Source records
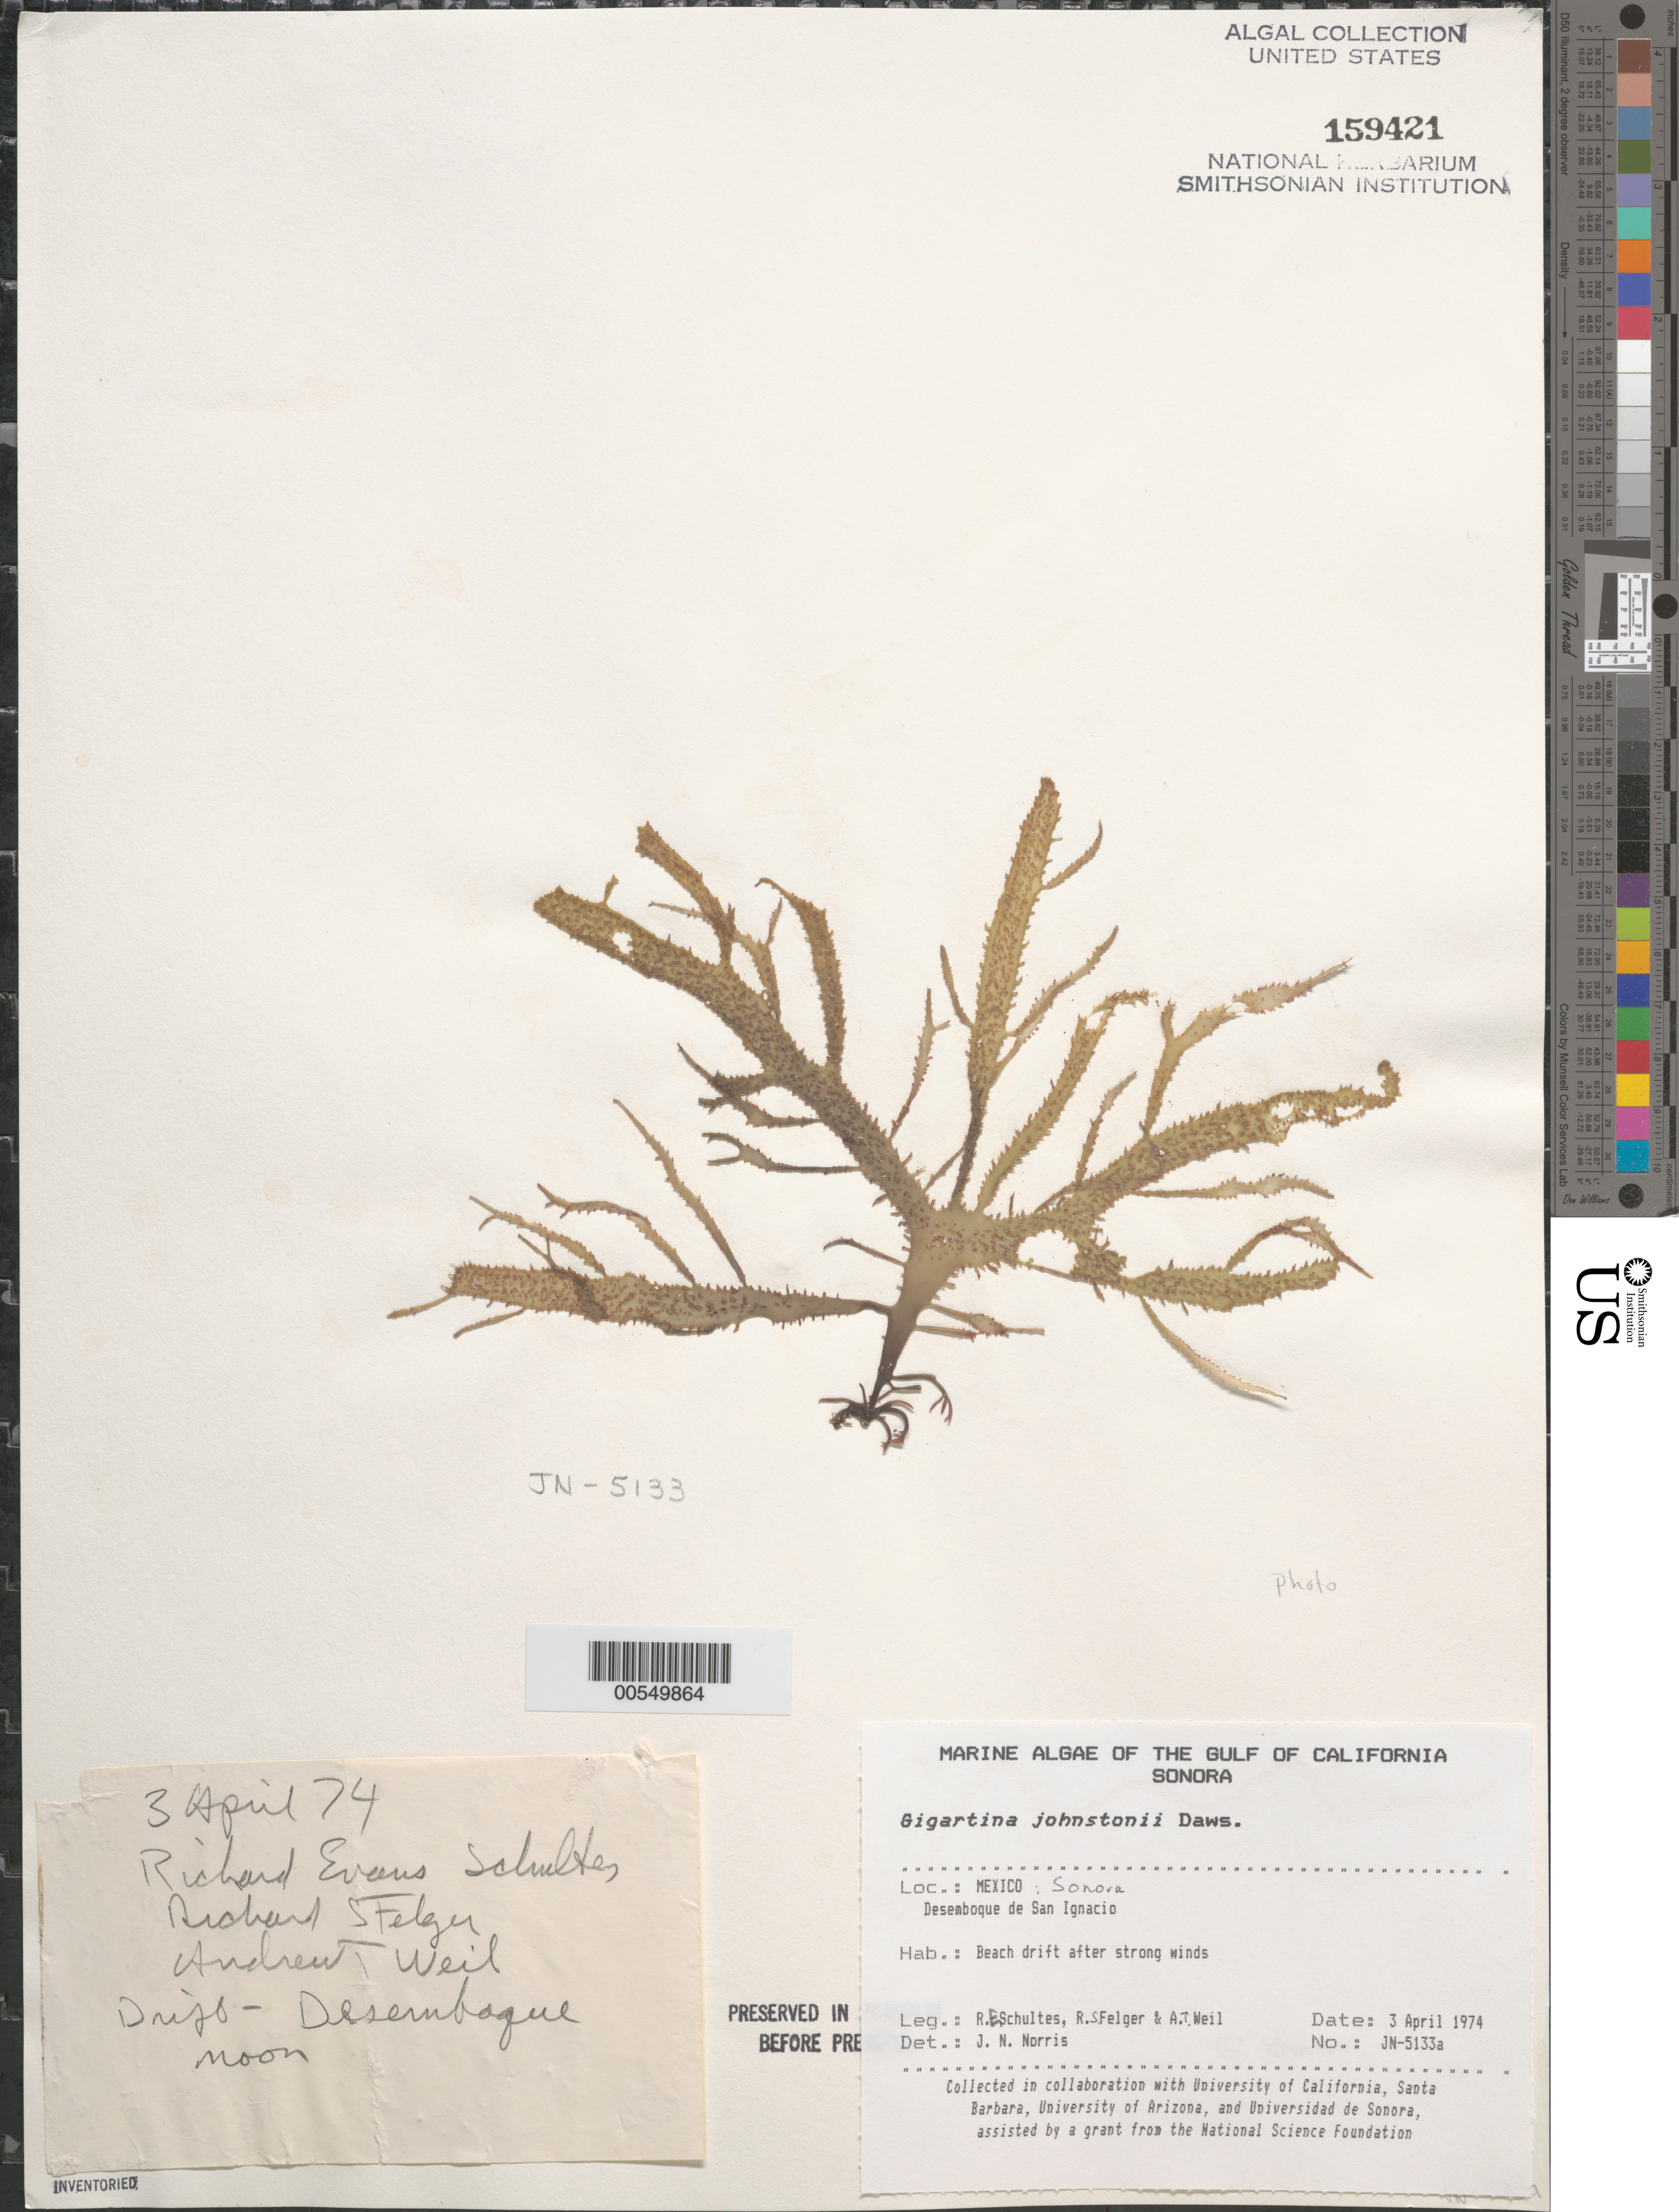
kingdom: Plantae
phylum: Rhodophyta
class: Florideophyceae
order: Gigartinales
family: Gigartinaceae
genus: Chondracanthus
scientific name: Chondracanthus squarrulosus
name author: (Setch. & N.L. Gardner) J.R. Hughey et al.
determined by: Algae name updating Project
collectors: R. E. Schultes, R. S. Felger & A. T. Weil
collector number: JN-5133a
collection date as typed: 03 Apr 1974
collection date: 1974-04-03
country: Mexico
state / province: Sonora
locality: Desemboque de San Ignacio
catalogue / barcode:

EXERCISE DIRECTIONS
Output everything from the line that contains "determined by: Algae name updating Project" down to the end of the records as a numbered list, leaving out any blank lines.

FINAL ANSWER
1. determined by: Algae name updating Project
2. collectors: R. E. Schultes, R. S. Felger & A. T. Weil
3. collector number: JN-5133a
4. collection date as typed: 03 Apr 1974
5. collection date: 1974-04-03
6. country: Mexico
7. state / province: Sonora
8. locality: Desemboque de San Ignacio
9. catalogue / barcode:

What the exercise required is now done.